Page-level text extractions
==================================================

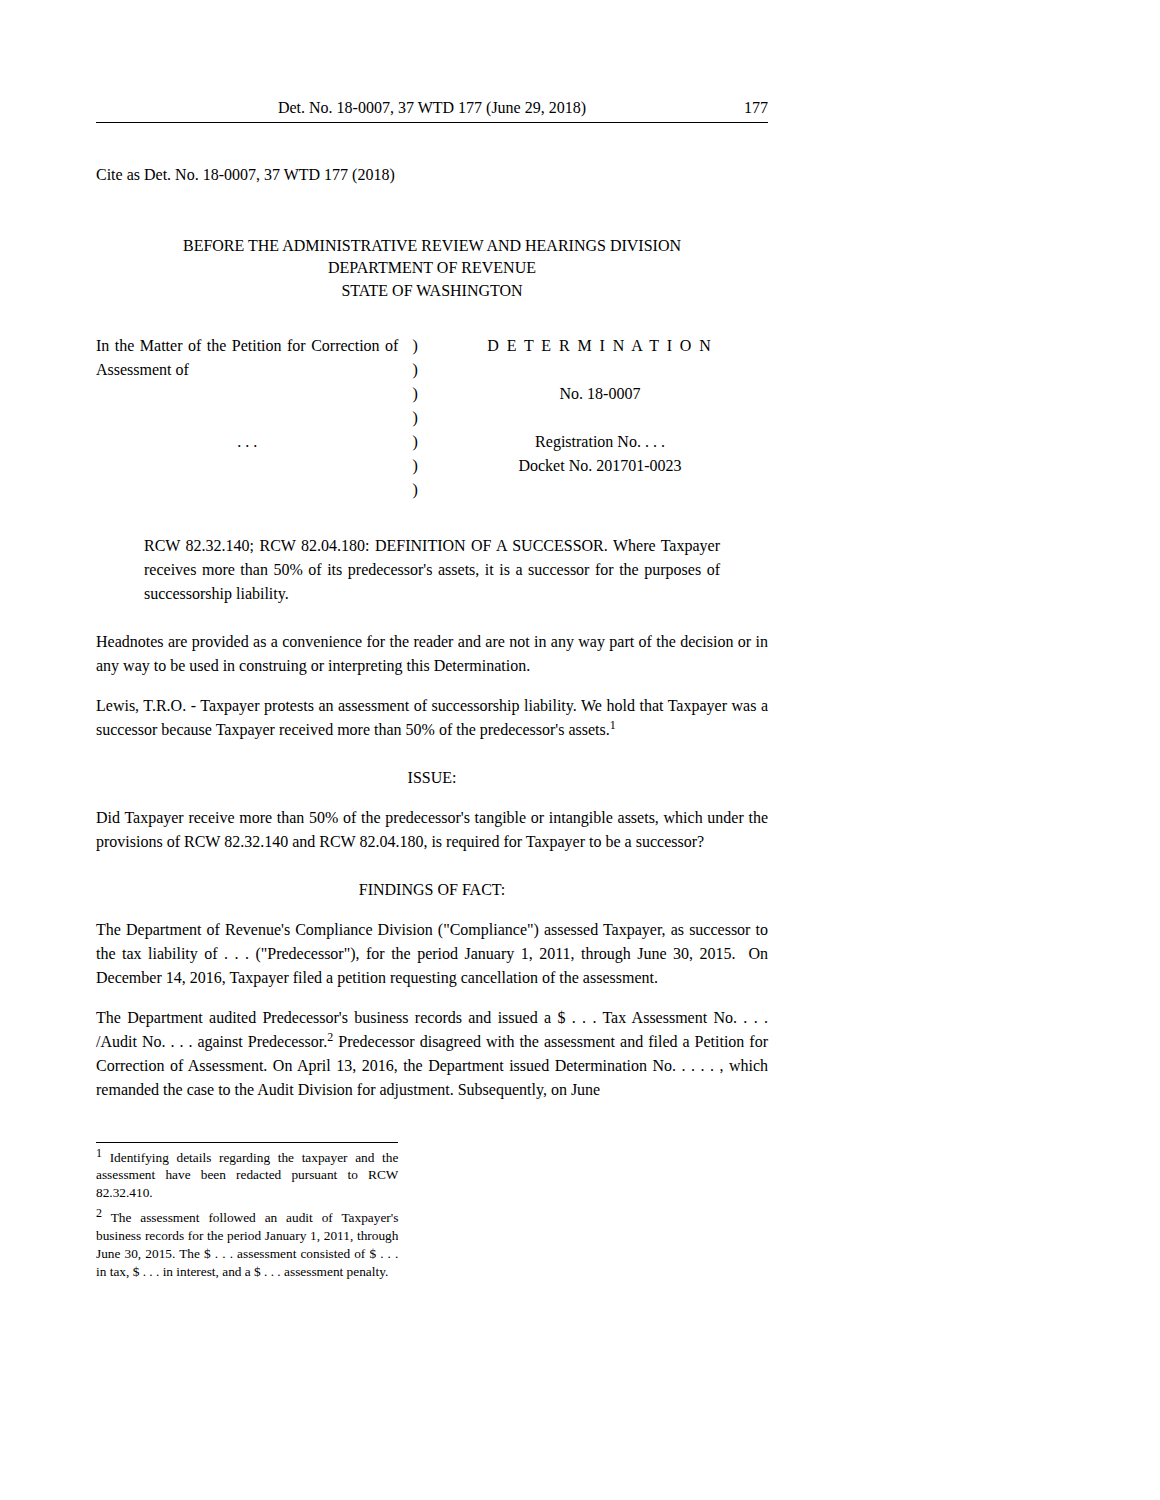Det. No. 18-0007, 37 WTD 177 (June 29, 2018) 177
Cite as Det. No. 18-0007, 37 WTD 177 (2018)
BEFORE THE ADMINISTRATIVE REVIEW AND HEARINGS DIVISION
DEPARTMENT OF REVENUE
STATE OF WASHINGTON
| In the Matter of the Petition for Correction of Assessment of | ) ) | D E T E R M I N A T I O N |
| | ) ) | No. 18-0007 |
| . . . | ) ) ) | Registration No. . . . Docket No. 201701-0023 |
RCW 82.32.140; RCW 82.04.180: DEFINITION OF A SUCCESSOR. Where Taxpayer receives more than 50% of its predecessor's assets, it is a successor for the purposes of successorship liability.
Headnotes are provided as a convenience for the reader and are not in any way part of the decision or in any way to be used in construing or interpreting this Determination.
Lewis, T.R.O. - Taxpayer protests an assessment of successorship liability. We hold that Taxpayer was a successor because Taxpayer received more than 50% of the predecessor's assets.1
ISSUE:
Did Taxpayer receive more than 50% of the predecessor's tangible or intangible assets, which under the provisions of RCW 82.32.140 and RCW 82.04.180, is required for Taxpayer to be a successor?
FINDINGS OF FACT:
The Department of Revenue's Compliance Division ("Compliance") assessed Taxpayer, as successor to the tax liability of . . . ("Predecessor"), for the period January 1, 2011, through June 30, 2015. On December 14, 2016, Taxpayer filed a petition requesting cancellation of the assessment.
The Department audited Predecessor's business records and issued a $ . . . Tax Assessment No. . . . /Audit No. . . . against Predecessor.2 Predecessor disagreed with the assessment and filed a Petition for Correction of Assessment. On April 13, 2016, the Department issued Determination No. . . . . , which remanded the case to the Audit Division for adjustment. Subsequently, on June
1 Identifying details regarding the taxpayer and the assessment have been redacted pursuant to RCW 82.32.410.
2 The assessment followed an audit of Taxpayer's business records for the period January 1, 2011, through June 30, 2015. The $ . . . assessment consisted of $ . . . in tax, $ . . . in interest, and a $ . . . assessment penalty.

==================================================

> _EXERCISE DETAILS_:
Set out every record exactly, images excluded.

> _RESPONSE TO THIS EXERCISE_:
Det. No. 18-0007, 37 WTD 177 (June 29, 2018) 177
Cite as Det. No. 18-0007, 37 WTD 177 (2018)
BEFORE THE ADMINISTRATIVE REVIEW AND HEARINGS DIVISION
DEPARTMENT OF REVENUE
STATE OF WASHINGTON
| In the Matter of the Petition for Correction of Assessment of | ) ) | D E T E R M I N A T I O N |
| | ) ) | No. 18-0007 |
| . . . | ) ) ) | Registration No. . . . Docket No. 201701-0023 |
RCW 82.32.140; RCW 82.04.180: DEFINITION OF A SUCCESSOR. Where Taxpayer receives more than 50% of its predecessor's assets, it is a successor for the purposes of successorship liability.
Headnotes are provided as a convenience for the reader and are not in any way part of the decision or in any way to be used in construing or interpreting this Determination.
Lewis, T.R.O. - Taxpayer protests an assessment of successorship liability. We hold that Taxpayer was a successor because Taxpayer received more than 50% of the predecessor's assets.1
ISSUE:
Did Taxpayer receive more than 50% of the predecessor's tangible or intangible assets, which under the provisions of RCW 82.32.140 and RCW 82.04.180, is required for Taxpayer to be a successor?
FINDINGS OF FACT:
The Department of Revenue's Compliance Division ("Compliance") assessed Taxpayer, as successor to the tax liability of . . . ("Predecessor"), for the period January 1, 2011, through June 30, 2015. On December 14, 2016, Taxpayer filed a petition requesting cancellation of the assessment.
The Department audited Predecessor's business records and issued a $ . . . Tax Assessment No. . . . /Audit No. . . . against Predecessor.2 Predecessor disagreed with the assessment and filed a Petition for Correction of Assessment. On April 13, 2016, the Department issued Determination No. . . . . , which remanded the case to the Audit Division for adjustment. Subsequently, on June
1 Identifying details regarding the taxpayer and the assessment have been redacted pursuant to RCW 82.32.410.
2 The assessment followed an audit of Taxpayer's business records for the period January 1, 2011, through June 30, 2015. The $ . . . assessment consisted of $ . . . in tax, $ . . . in interest, and a $ . . . assessment penalty.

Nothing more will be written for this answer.